Isotope effects between hydrogen and deuterium are key to various applications, including isotope separation for the nuclear industry and cold fusion. While molecular deuterium is rarely studied due to its high cost and is typically replaced by electrolytes like LiOD or NaOD, advances in hydrogen technologies enable direct investigation of isotope effects. Here, we introduce a novel closed-circuit electrochemical hydrogen pump for low-cost, long-duration studies of the hydrogen-palladium system under controlled H2/D2 partial pressures (0.5 – 2.5 bar) at high current densities (100 mA.cm-2). Pressure-dependent changes in capacitance and ohmic resistance suggest compression of the catalyst layers and narrowing of water channels within the membrane. Comparative measurements reveal clear isotope effects: ~25% and ~10% lower anodic charge transfer and ohmic resistances with H₂, yielding ~1.6× higher exchange current densities across all pressures. Additional effects on mass transport resistance further highlight the kinetic advantage of protium. Furthermore, density functional theory calculations were performed on PdHx and PdDx model systems, wherein the thermodynamic phase and surface Pourbaix diagrams confirmed stable hydride/deuteride formation at the experimental conditions, consistent with changes in surface coverage inferred from capacitance trends. Reaction pathway analysis identified the Volmer–Heyrovsky mechanism, with the Heyrovsky step as rate-determining, in agreement with measured Tafel slopes. Electronic structure analysis shows that subsurface hydrogen weakens surface binding via d-band shifts, enhancing H2/D2 desorption. Altogether, this study integrates the design and validation of a novel hydrogen pump system and atomic-scale modelling to provide a multiscale understanding of isotope effects on metal-hydrogen systems under electrochemical conditions.
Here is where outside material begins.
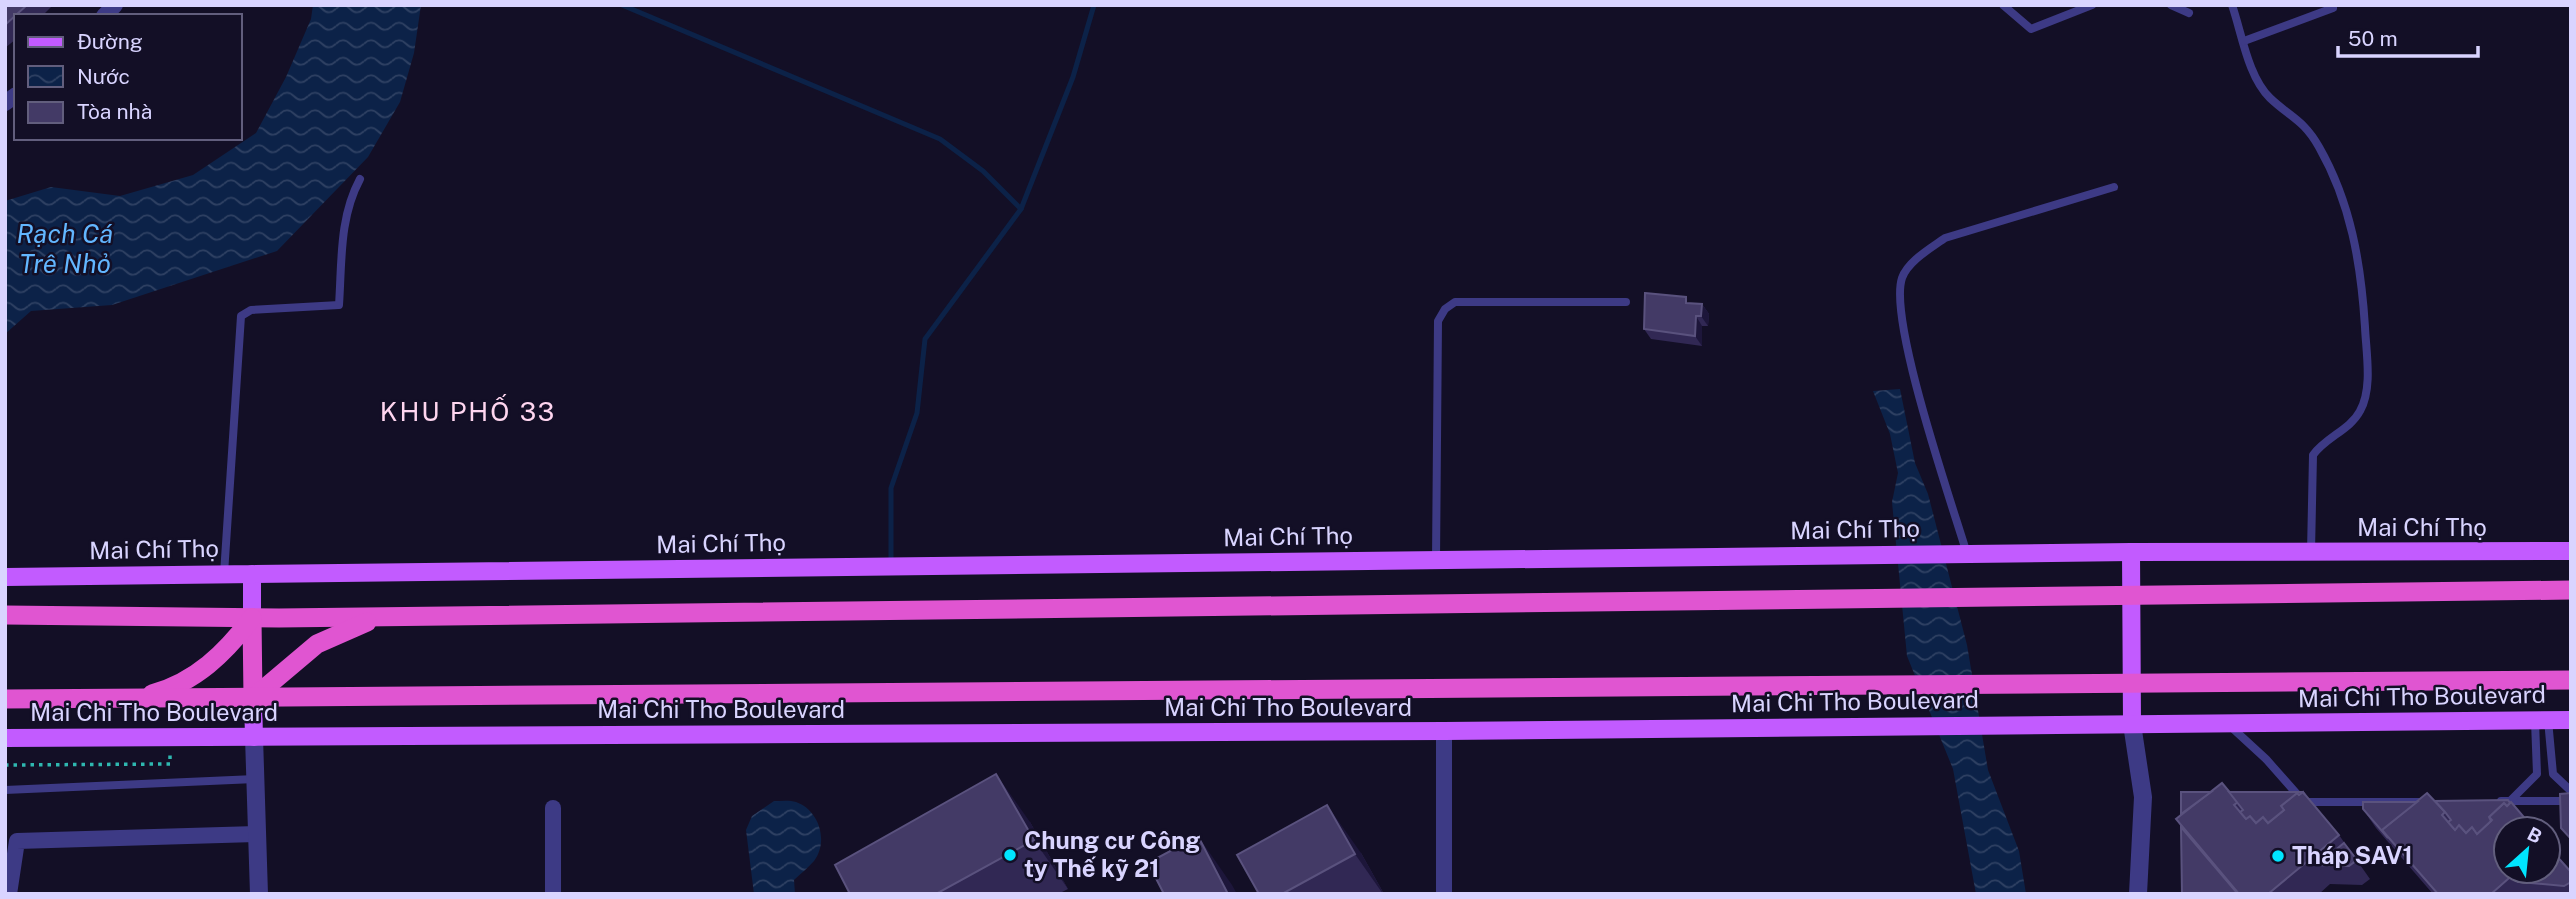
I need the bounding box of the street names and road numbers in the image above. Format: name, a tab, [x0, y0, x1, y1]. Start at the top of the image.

氢与氘之间的同位素效应是诸多核心应用的关键基础，涵盖核工业同位素分离与冷聚变领域。由于分子氘成本高昂，相关研究鲜有开展，通常以LiOD（氘氧化锂）、NaOD（氘氧化钠）等电解质替代开展实验。随着氢能技术的进步，如今已可直接开展同位素效应的相关研究。本文介绍一款新型闭环电化学氢泵（closed-circuit electrochemical hydrogen pump），可在高电流密度（100 mA·cm⁻²）、可控H₂/D₂分压（0.5–2.5 bar）的条件下，以低成本开展长期的氢-钯体系研究。 电容与欧姆电阻随压力的变化表明，催化层发生了压缩，且膜内水通道出现收窄。对比测试结果清晰展现了同位素效应：使用H₂时，阳极电荷转移阻力与欧姆电阻分别降低约25%与10%，对应所有压力下的交换电流密度提升约1.6倍。传质阻力方面的额外差异进一步凸显了氕的动力学优势。 此外，本研究针对PdHₓ与PdDₓ模型体系开展了密度泛函理论（density functional theory）计算，通过热力学相图与表面布拜图（Pourbaix diagrams）证实，在实验条件下可稳定生成氢化物/氘化物，该结果与通过电容趋势推导得到的表面覆盖率变化一致。反应路径分析表明体系遵循沃尔默-海罗夫斯基机理（Volmer–Heyrovsky mechanism），其中海罗夫斯基步骤为速率决定步骤，与实测的塔菲尔斜率（Tafel slopes）结果相符。电子结构分析显示，亚表面氢通过d带位移削弱了表面结合能，从而促进H₂/D₂的脱附。 综上，本研究完成了新型氢泵系统的设计与验证，并结合原子尺度建模，实现了电化学条件下金属-氢体系同位素效应的多尺度认知。